When I first heard about the Foire National aux Antiquités, à la Brocantes, et au Jambon, I found it hard to believe. Who in his right mind would organize a fair that combined antiques and ham? It had to be seen to be believed. And so we went, we loved it, and we've been back three times, the last being yesterday. In our family it's known as the Ham Fest.
This fair, now in its 79th year in this incarnation, has roots dating from medieval times. Hard to say if the pork sellers or the used stuff dealers came first, but at some point they decided that working the suckers together would be in their best interests.
It takes place twice a year at Chatou, on an island in the middle of the river, just upstream (or down, who can tell?) from the Maison Fournaise, the site of Renoir's famous painting The Luncheon of the Boating Party. Which, by the way, is still serving luncheon.
The fair is set up with hundreds of stalls, some more elaborate than others,
which are organised along "streets". There is a mix of good antiques and not so good collectibles, but since the vendors pay hefty fees for the right to sell here, I assume they all expect to make a profit and someone's "I wouldn't have that on a bet" is someone else's "Oh, honey, I know just where that will go".
Some little girl is going to adore this set of doll furniture,
These Empire style ladies would be charming in someone's fireplace, don't you think?
And I was sorely tempted by this set of chairs if only I had somewhere to put them...oh, and the money to buy them.
Not so sure about this though.
I had a lovely conversation with the man selling these antique trunks and valises.
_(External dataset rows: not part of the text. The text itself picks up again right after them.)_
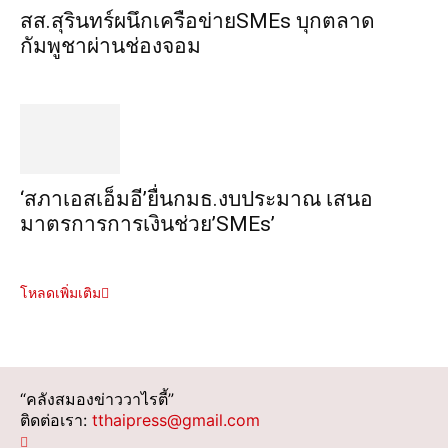
สส.สุรินทร์ผนึกเครือข่ายSMEs บุกตลาด
กัมพูชาผ่านช่องจอม
‘สภาเอสเอ็มอี’ยื่นกมธ.งบประมาณ เสนอ
มาตรการการเงินช่วย’SMEs’
โหลดเพิ่มเติม
“คลังสมองข่าววาไรตี้”
ติดต่อเรา:
tthaipress@gmail.com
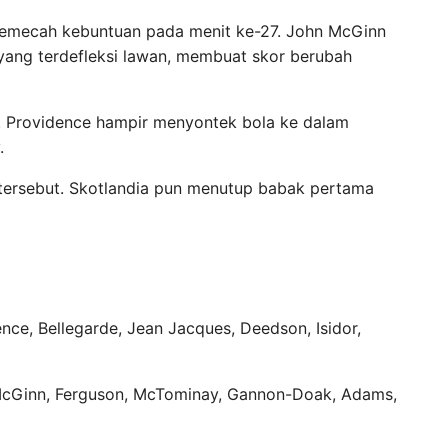
memecah kebuntuan pada menit ke-27. John McGinn
 yang terdefleksi lawan, membuat skor berubah
. Providence hampir menyontek bola ke dalam
.
tersebut. Skotlandia pun menutup babak pertama
dence, Bellegarde, Jean Jacques, Deedson, Isidor,
, McGinn, Ferguson, McTominay, Gannon-Doak, Adams,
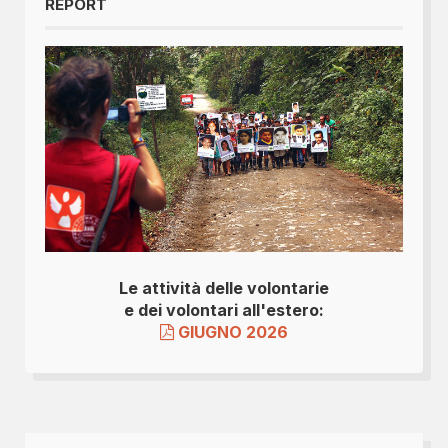
REPORT
Le attività delle volontarie
e dei volontari all'estero:
GIUGNO 2026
I understood only about a quarter of what he said to me, but we both seemed to enjoy it. The Goyard trunk, pre-World War I, still had stickers from its travels, including one from pre-Revolutionary Saint Petersburg. A bargain at a mere 6,500 euros.
The middle street is the one with the food. Not all the food vendors are selling ham, but one of the most popular sells a plate of rotiserried ham, cut right from the bone, served with roasted vegetables for 15 euros. This, along with a glass of wine and an expresso to finish, is what most people are having for lunch at the tables set up in the food street.
Most of the antiques vendors have brought their own lunches, which they are enjoying in their stalls, along with all the nearby vendors, at tables for sale, on dishes for sale, and drinking out of glasses for sale. You try to buy any of these items at your peril. "Madame, on dejeune!" which is French for "Don't bother me lady, I'm eating here!" These folks know what's important. Give up lunch to make a sale? Ha!
They may want to rethink this attitude actually. It might have worked in prior years when American antique dealers and decorators were rushing over to give them handfuls of euros, but yesterday the fair was rather sparsely attended and not many lunches were disturbed by importuning buyers. We did overhear a quartet of American Southern ladies chatting over their ham. Not sure how it compared to the Virginia variety.